Researchers at Google and UC Berkeley developed, in late 2017, a new artificial intelligence technology able to generate realistic voices 100% synthesized by a computer.
This technology is now in the wild and is being used to clone celebrities’ voices. After training the AI model in hundreds of hours of speeches by Mark Zuckerberg, Donald Trump, or Boris Johnson, for instance, anyone can just write a text and let the system read it. The results are already impressive and will get much better over time.
What can really be done with the tech?
Developers are already using the tech and building applications on top of it. For instance, at the site Vo.codes, you can test it with an array of personalities.

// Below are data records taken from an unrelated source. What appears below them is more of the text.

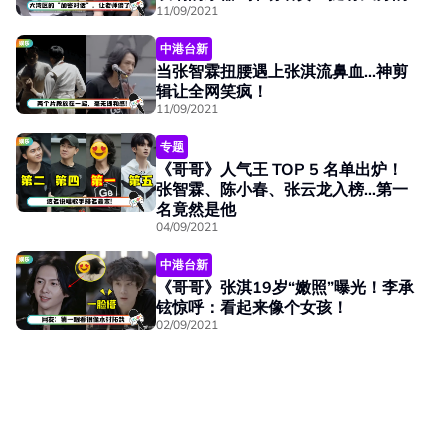
11/09/2021
中港台新
当张智霖扭腰遇上张淇流鼻血...神剪
辑让全网笑疯！
11/09/2021
专题
《哥哥》人气王 TOP 5 名单出炉！
张智霖、陈小春、张云龙入榜…第一
名竟然是他
04/09/2021
中港台新
《哥哥》张淇19岁“嫩照”曝光！李承
铉惊呼：看起来像个女孩！
02/09/2021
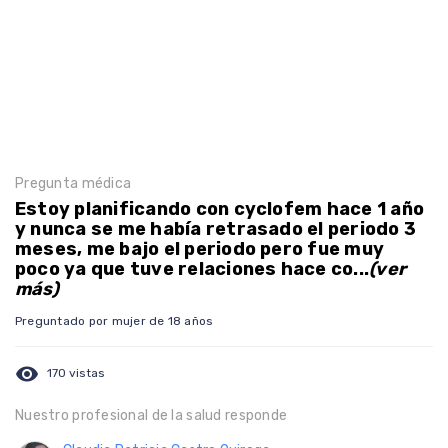
Pregunta médica
Estoy planificando con cyclofem hace 1 año
y nunca se me había retrasado el periodo 3
meses, me bajo el periodo pero fue muy
poco ya que tuve relaciones hace co...
(ver
más)
Preguntado por mujer de 18 años
visibility
170 vistas
Nuestro profesional de la salud responde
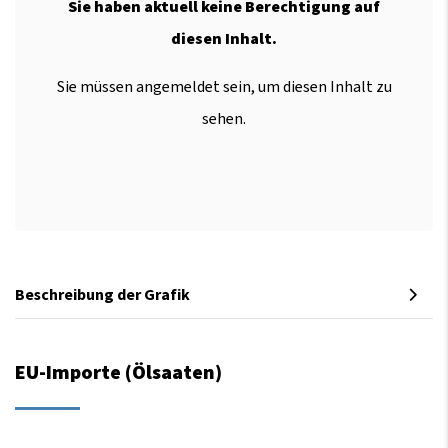
Sie haben aktuell keine Berechtigung auf
diesen Inhalt.
Sie müssen angemeldet sein, um diesen Inhalt zu
sehen.
Beschreibung der Grafik
EU-Importe (Ölsaaten)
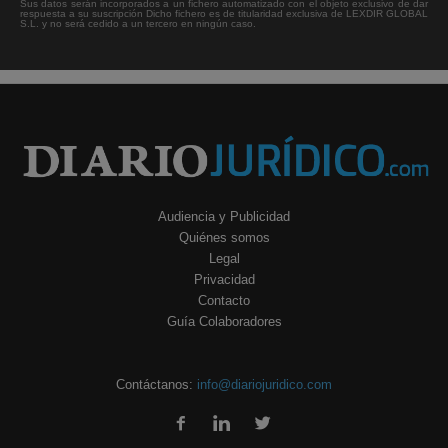
Sus datos serán incorporados a un fichero automatizado con el objeto exclusivo de dar
respuesta a su suscripción Dicho fichero es de titularidad exclusiva de LEXDIR GLOBAL
S.L. y no será cedido a un tercero en ningún caso.
Audiencia y Publicidad
Quiénes somos
Legal
Privacidad
Contacto
Guía Colaboradores
Contáctanos:
info@diariojuridico.com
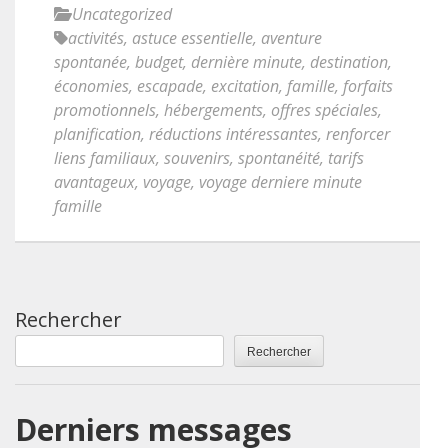
Uncategorized
activités
,
astuce essentielle
,
aventure
spontanée
,
budget
,
dernière minute
,
destination
,
économies
,
escapade
,
excitation
,
famille
,
forfaits
promotionnels
,
hébergements
,
offres spéciales
,
planification
,
réductions intéressantes
,
renforcer
liens familiaux
,
souvenirs
,
spontanéité
,
tarifs
avantageux
,
voyage
,
voyage derniere minute
famille
Rechercher
Rechercher
Derniers messages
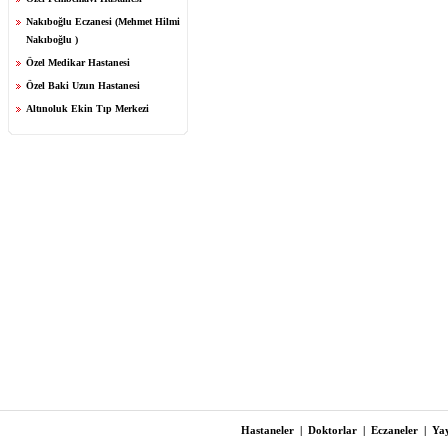
Nakıboğlu Eczanesi (Mehmet Hilmi
Nakıboğlu )
Özel Medikar Hastanesi
Özel Baki Uzun Hastanesi
Altınoluk Ekin Tıp Merkezi
Hastaneler
|
Doktorlar
|
Eczaneler
|
Yay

To compound the potential of a fake voice, it is possible to combine it with a video deep fake. Below, you can watch Dr. Phil recite the lyrics from the rap Milkshake, by Kelis, on a 100% fabricated clip.

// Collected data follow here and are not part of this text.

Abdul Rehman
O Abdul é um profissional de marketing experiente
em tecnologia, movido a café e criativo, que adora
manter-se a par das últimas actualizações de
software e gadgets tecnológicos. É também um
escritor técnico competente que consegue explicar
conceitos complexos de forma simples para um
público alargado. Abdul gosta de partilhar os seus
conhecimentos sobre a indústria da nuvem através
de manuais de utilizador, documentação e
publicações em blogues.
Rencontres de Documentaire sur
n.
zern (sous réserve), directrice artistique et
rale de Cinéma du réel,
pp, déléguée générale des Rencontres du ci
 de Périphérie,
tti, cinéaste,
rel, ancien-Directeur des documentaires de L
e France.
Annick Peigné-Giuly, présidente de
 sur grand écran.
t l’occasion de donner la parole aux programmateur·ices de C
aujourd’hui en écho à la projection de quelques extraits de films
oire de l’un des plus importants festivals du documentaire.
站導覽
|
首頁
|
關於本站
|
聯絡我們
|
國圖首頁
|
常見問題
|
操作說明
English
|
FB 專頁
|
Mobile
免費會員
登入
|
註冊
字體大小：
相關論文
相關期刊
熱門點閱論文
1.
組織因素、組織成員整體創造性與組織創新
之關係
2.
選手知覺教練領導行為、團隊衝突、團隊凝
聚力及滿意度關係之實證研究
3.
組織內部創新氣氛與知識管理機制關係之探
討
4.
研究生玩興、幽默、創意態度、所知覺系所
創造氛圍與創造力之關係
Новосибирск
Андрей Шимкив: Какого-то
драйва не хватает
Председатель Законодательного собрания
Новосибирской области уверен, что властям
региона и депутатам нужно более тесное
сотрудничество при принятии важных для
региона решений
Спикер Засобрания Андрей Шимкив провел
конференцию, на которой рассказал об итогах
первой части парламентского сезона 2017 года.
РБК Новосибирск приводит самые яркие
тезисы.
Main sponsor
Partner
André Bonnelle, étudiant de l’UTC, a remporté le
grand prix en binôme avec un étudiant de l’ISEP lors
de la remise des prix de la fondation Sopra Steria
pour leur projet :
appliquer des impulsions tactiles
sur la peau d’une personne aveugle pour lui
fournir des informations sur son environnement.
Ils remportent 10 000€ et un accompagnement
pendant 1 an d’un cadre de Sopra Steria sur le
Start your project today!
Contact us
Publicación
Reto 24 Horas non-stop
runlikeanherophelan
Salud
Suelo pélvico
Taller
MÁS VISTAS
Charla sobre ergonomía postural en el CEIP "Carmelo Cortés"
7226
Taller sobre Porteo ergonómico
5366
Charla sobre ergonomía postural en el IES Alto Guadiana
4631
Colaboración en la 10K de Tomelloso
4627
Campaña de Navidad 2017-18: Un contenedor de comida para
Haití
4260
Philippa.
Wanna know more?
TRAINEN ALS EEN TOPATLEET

Why should I care about this tech?
As with any technology ever created, there are potentially good and bad use cases. On the positive side, it may be used to emulate voice actors for a very low cost so videogames, books, and movies can license, for instance, the iconic voices of Samuel L. Jackson or Sir. David Attenborough. We could also bring back legendary voices from the past from Carl Sagan or June Foray.
The downside of this tech, though, is that it might make the problem of disinformation and fake news even worse. Imagine the damage it can do to politics, international relations, or businesses if any leader’s voice is faked and he or she is caught saying things that were never said? The tech has the potential to initiate wars, manipulate the stock market, or blackmail leaders. It is more important than ever to double-check any information you are seeing on Whatsapp, Facebook, Tiktok, or Instagram.
This tech also opens doors for the development of AIs able to identify fake audios. This is a huge area of research opening up.
What use cases do you think this tech can be used for?